Senator Benton clearly recognized a golden opportunity when he saw one, and drew on every ounce of his prodigious theatrical abilities (paragraph break added):

Mr. BENTON was followed and arrested by Mr. [Henry] DODGE, [Democrat] of Wisconsin, and, in the confusion and excitement which prevailed, he was heard to exclaim, from time to time, “I have no pistols!” “Let him fire!” “Stand out of the way!” “I have no pistols!” “I disdain to carry arms!” “Stand out of the way, and let the assassin fire!”

While making these exclamations, Mr. BENTON was brought back to his seat; but, breaking away from Mr. DODGE, of Wisconsin, who sought forcibly to detain him, he advanced again towards Mr. FOOTE, who stood near the Vice President’s chair, on the right-hand side, surrounded by a number of Senators, and others not members of the Senate. Mr. [Daniel S.] DICKINSON [Hardshell Hunker Democrat, New York] took the pistol from the hand of Mr. FOOTE, and locked it up in his desk, and Mr. FOOTE, on the advice of Mr. BUTLER, returned to his seat.]

The next day, apparently after reviewing the reporter’s description of events, Senator Foote sent the reporter “A CARD” to correct “one or two slight inaccuracies” in the description. What is most interesting is that, while Foote wanted to make clear that he was not the aggressor, he also went to great lengths to deny that he “retreated.” The implication seems clear that he was worried that southerners would brand him a coward if they perceived that he had retreated when presented with the onrushing Benton (paragraph breaks added):
Now, as to the “retreat” spoken of, it was simply a movement in a line – which made something like a right angle with the one along which the Senator from Missouri was advancing, I simply glided towards the alley leading from the Secretary’s chair to the door, intending to take a defensive attitude, and then await any assault which might be made. I could not have done otherwise, without, in a certain event, endangering the lives of unoffending persons.

You seem to represent myself as being pursued by my antagonist down a narrow alley. If you allude to the alley along which I walked in order to take my defensive attitude alluded to, you are in error, as the person alluded to did not even reach my seat, nor even get something like half-way from his seat to mine. The fact is, that I neither retreated from, nor advanced upon, the Senator referred to. I simply advanced to a convenient position for purposes of defense.

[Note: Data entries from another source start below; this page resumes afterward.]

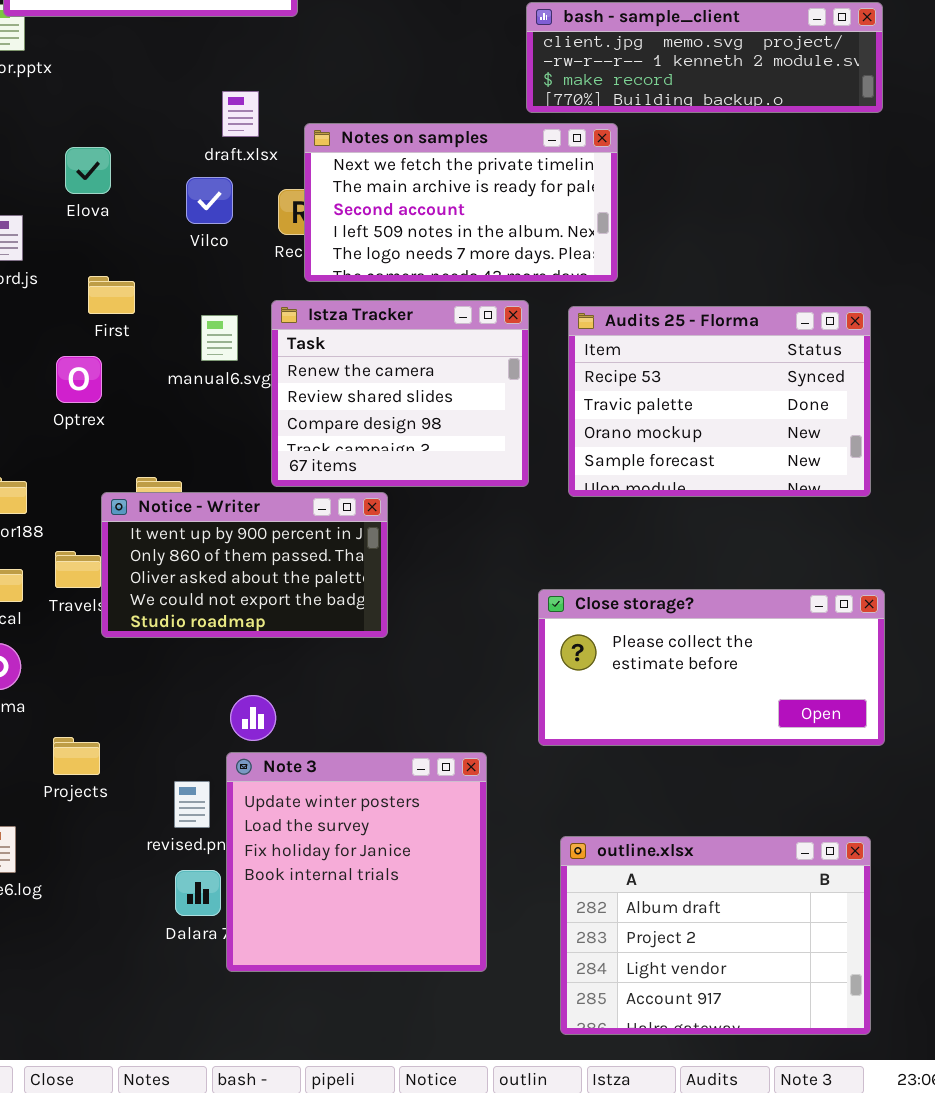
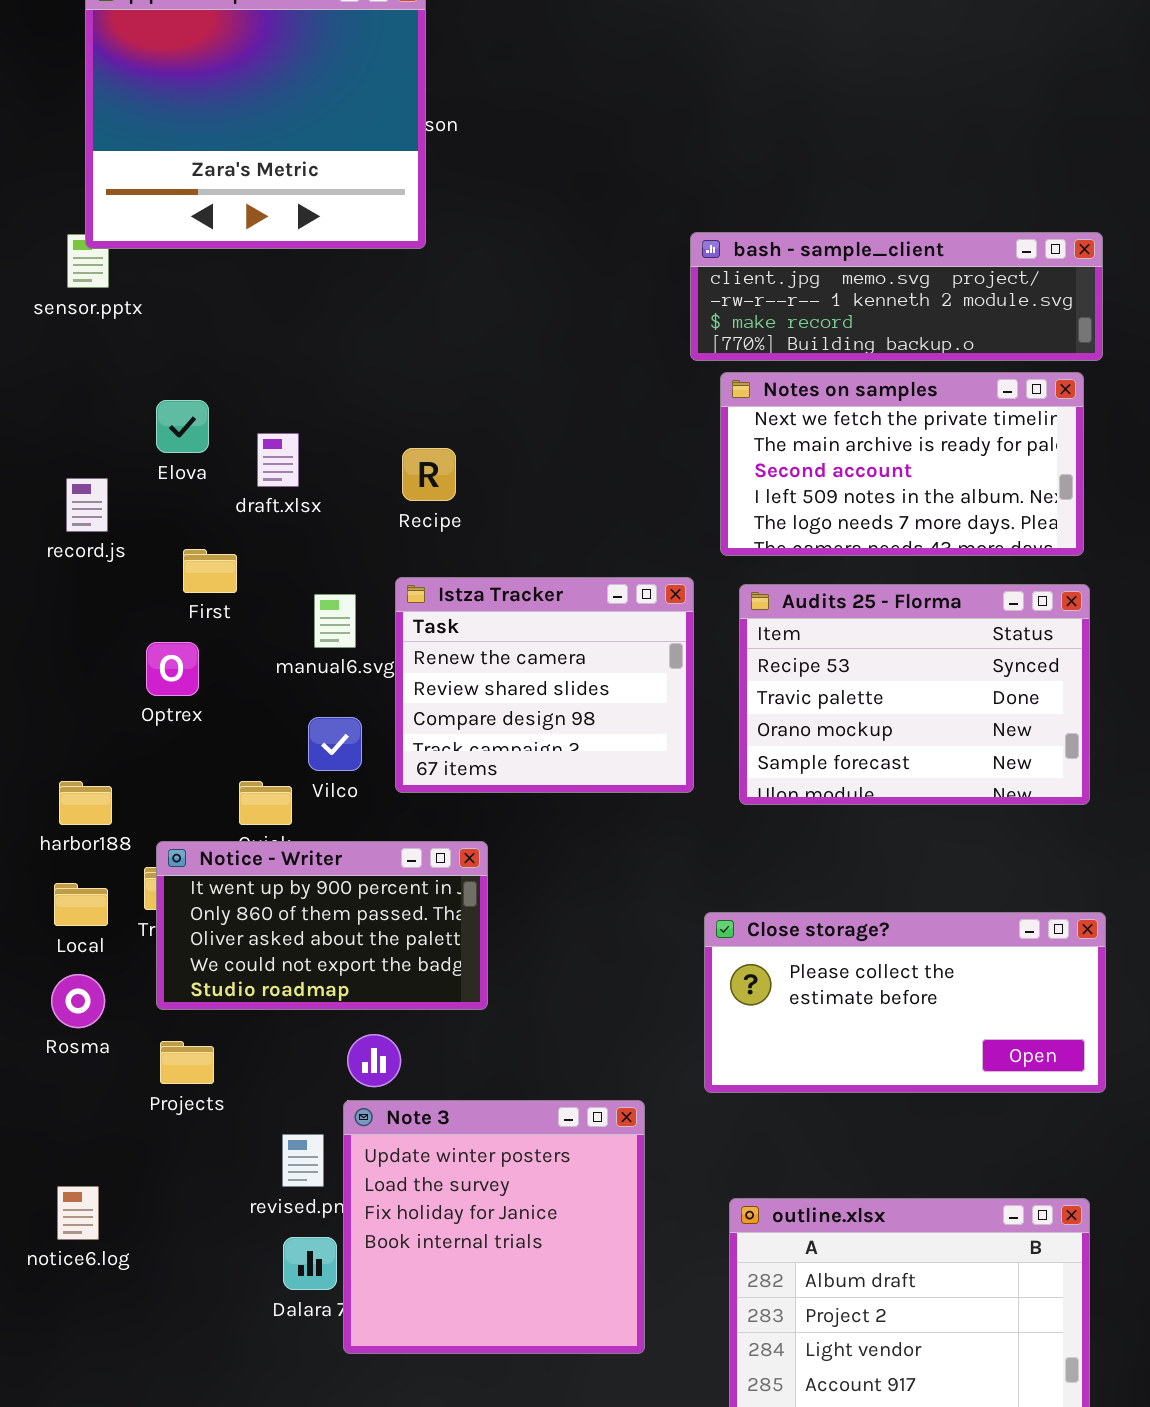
draft.xlsx: [222,91,259,137] -> [257,433,299,487], moved
Notes on samples: [304,123,618,282] -> [720,372,1084,556], moved
Vilco: [186,177,233,224] -> [308,717,362,771], moved
Notice - Writer: [101,492,388,638] -> [156,841,488,1010], moved
Projects: [53,737,100,775] -> [160,1041,214,1084], moved

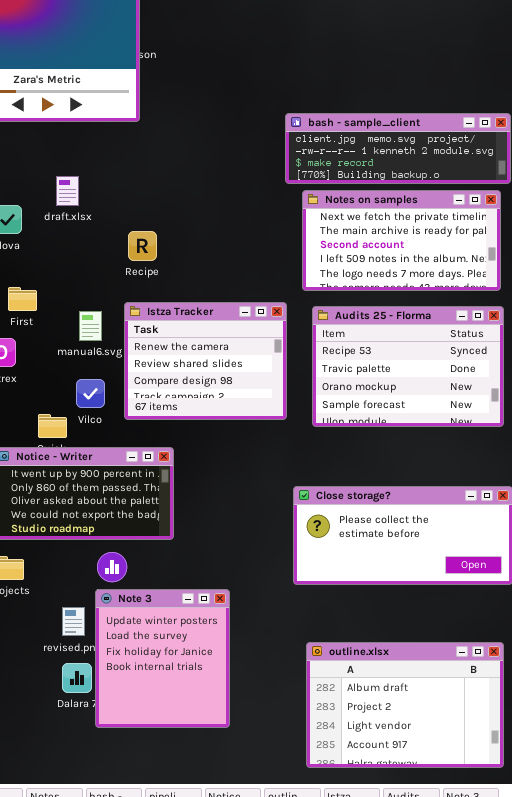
draft.xlsx: [257,433,299,487] -> [56,176,79,206], moved
Note 3: [343,1100,645,1354] -> [95,589,230,728], resized

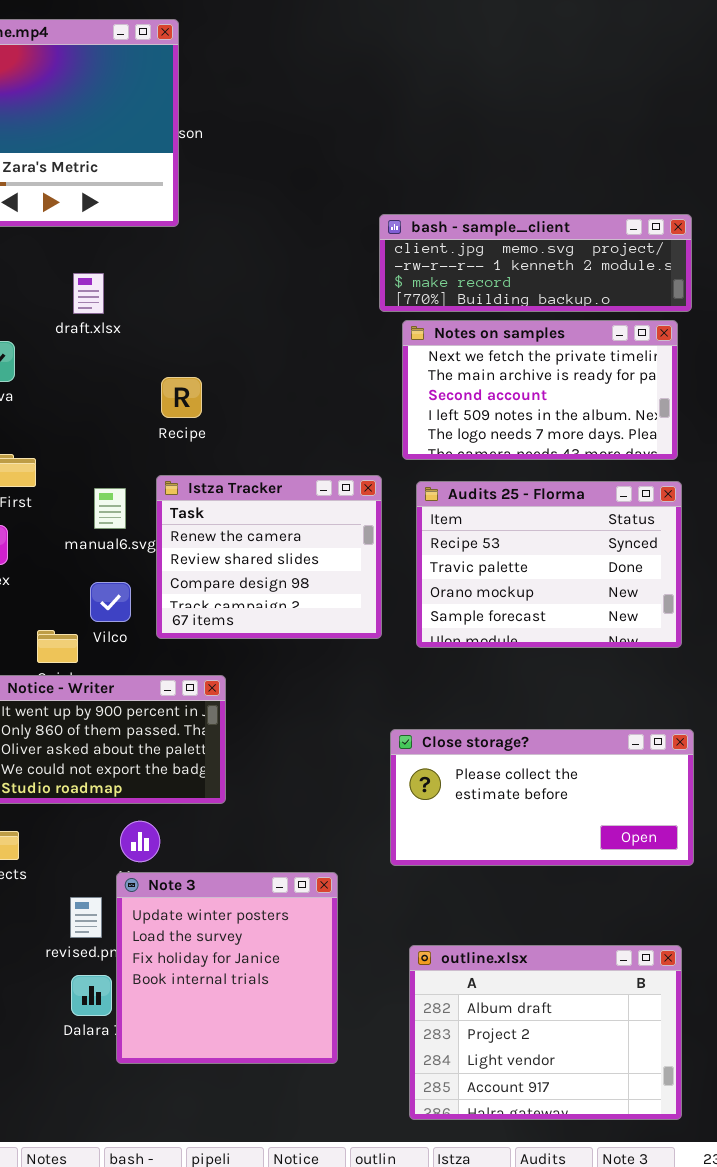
draft.xlsx: [56,176,79,206] -> [73,273,104,314], moved
Note 3: [95,589,230,728] -> [116,872,338,1064], resized

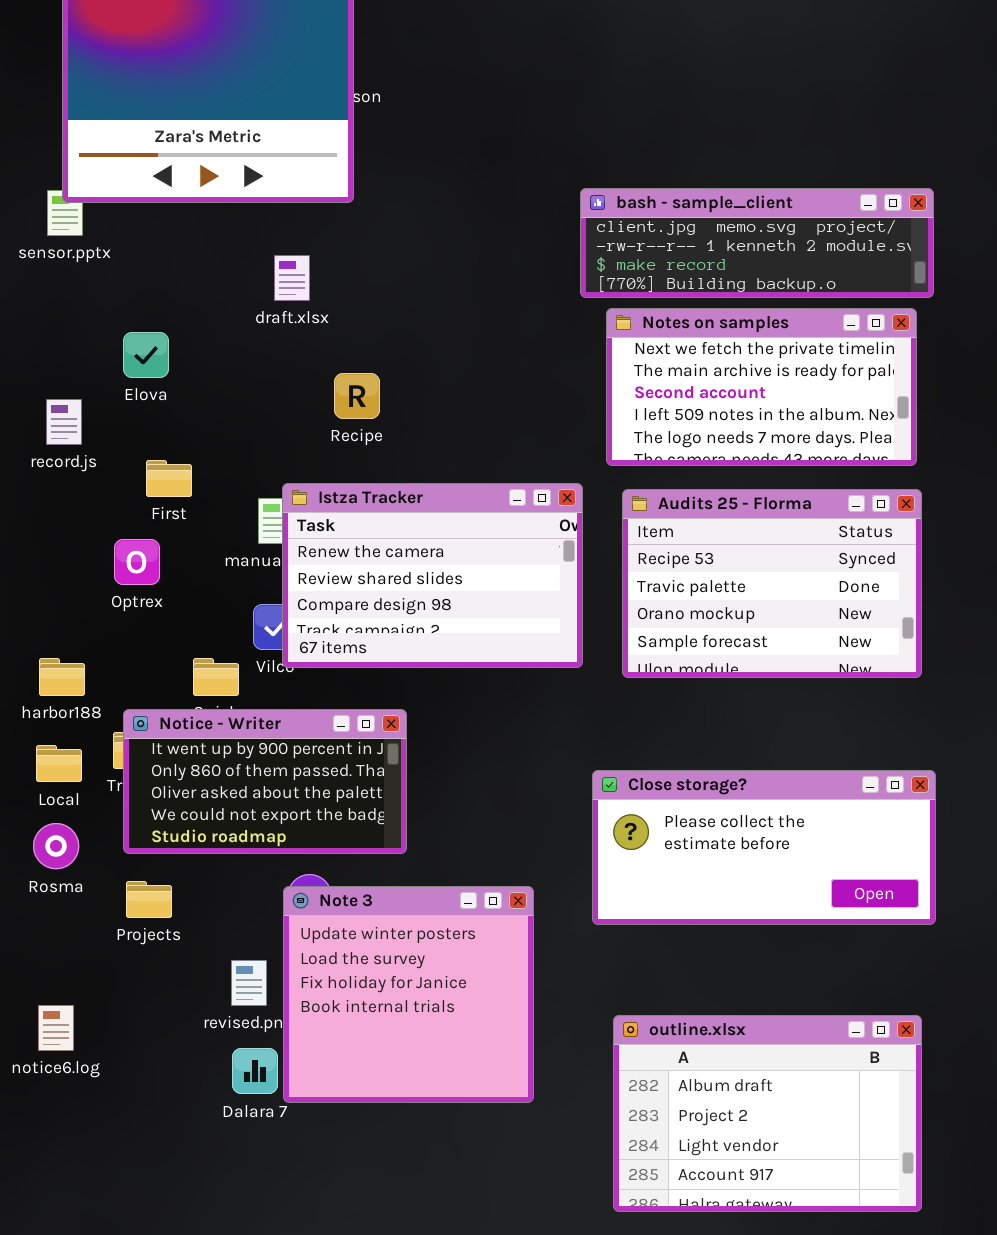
draft.xlsx: [73,273,104,314] -> [274,255,310,301], moved
Istza Tracker: [156,475,382,639] -> [282,483,583,668], resized
Note 3: [116,872,338,1064] -> [283,886,534,1103], moved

You say “Mr. DICKINSON took the pistol from the hand of Mr. FOOTE.” This is true, but I would add, that it was cheerfully surrendered on application being made for it, and upon seeing that I was no longer in danger of being assaulted. I regret that I have deemed it necessary to make this explanation, but I did not know how to avoid it.


  1. This is great stuff you have. There is really very little in the popular or readily available histories about Fillmore's character. There is not enough about the tensions in the Senate at this time, either.

    Great work. I find it exciting to read, though I'm sure someone could punch it up a bit (you should consider publishing your work in a journal, you know).

    And as always, the real history is so much better, so much more exciting, so much more dramatic, than anything you could make up.

  2. Ed,

    You're very kind. Thanks.

    In all honesty, all I did was take about five pages from the Congressional Globe and try to boil it down into a coherent story. I gather you're an educator; it's probably not a bad exercise for sophisticated high schoolers or even freshmen in college. Give them a few (carefully chosen) pages of Congressional Record debate and have them summarize what's going on, what the arguments are, who's on what side, etc.

    One last thing. I thought a blog WAS a journal!